UBC Theses and Dissertations
Removal of iron by ion exchange from copper electrowinning electrolyte solutions containing antimony and bismuth McKevitt, Bethan Ruth
In order to increase the current efficiency in copper electrowinning tankhouses, iron can be removed from the electrolyte using ion exchange. While this is a proven technology, very little data is available for the application of this technology to copper electrowinning electrolytes containing antimony and bismuth. The feasibility of utilizing iron ion exchange for the removal of iron from copper electrowinning electrolytes containing antimony and bismuth was studied in the laboratory. A picolylamine, a sulphonated diphosphonic, an aminophosphonic and three sulphonated monophosphonic resins were tested.
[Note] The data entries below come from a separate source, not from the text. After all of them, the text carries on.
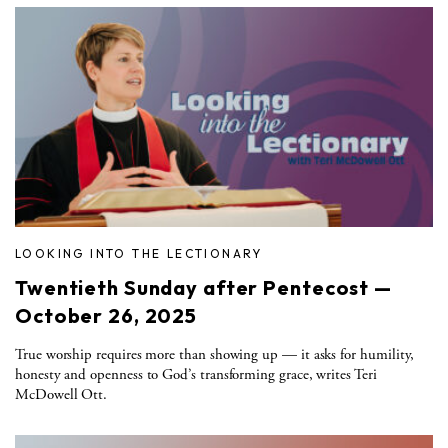
LOOKING INTO THE LECTIONARY
Twentieth Sunday after Pentecost —
October 26, 2025
True worship requires more than showing up — it asks for humility,
honesty and openness to God’s transforming grace, writes Teri
McDowell Ott.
The picolylamine resin was found to be completely impractical as it loaded high levels of copper. All the phosphonic resins tested loaded an appreciable amount of antimony, however, only the aminophosponic resin loaded an appreciable amount of bismuth. Tests to determine whether or not the sulphonated monophosphonic Purolite 5957 resin would continue to load antimony with time and, hence, reduce the resin's ability to remove iron gave inconclusive results. In the event that the resin's ability to remove iron is hampered due to antimony loading, testing has shown that the resin performance may be restored via a regeneration with a solution containing sulphuric acid and sodium chloride. A case study for the application of this technology to the CVRD Inco CRED plant has shown that, while iron removal by ion exchange is technically feasible, it will upset the plant's acid balance in electrolyte. Therefore, an acid removal process would need to be implemented in tandem with an iron ion exchange system. Additionally, preliminary calculations suggest that a system with a single ion exchange column may have difficulty removing sufficient iron for the CRED design conditions. Therefore, consideration should be given to the possibility of utilizing a two column system (one column loading, one column stripping).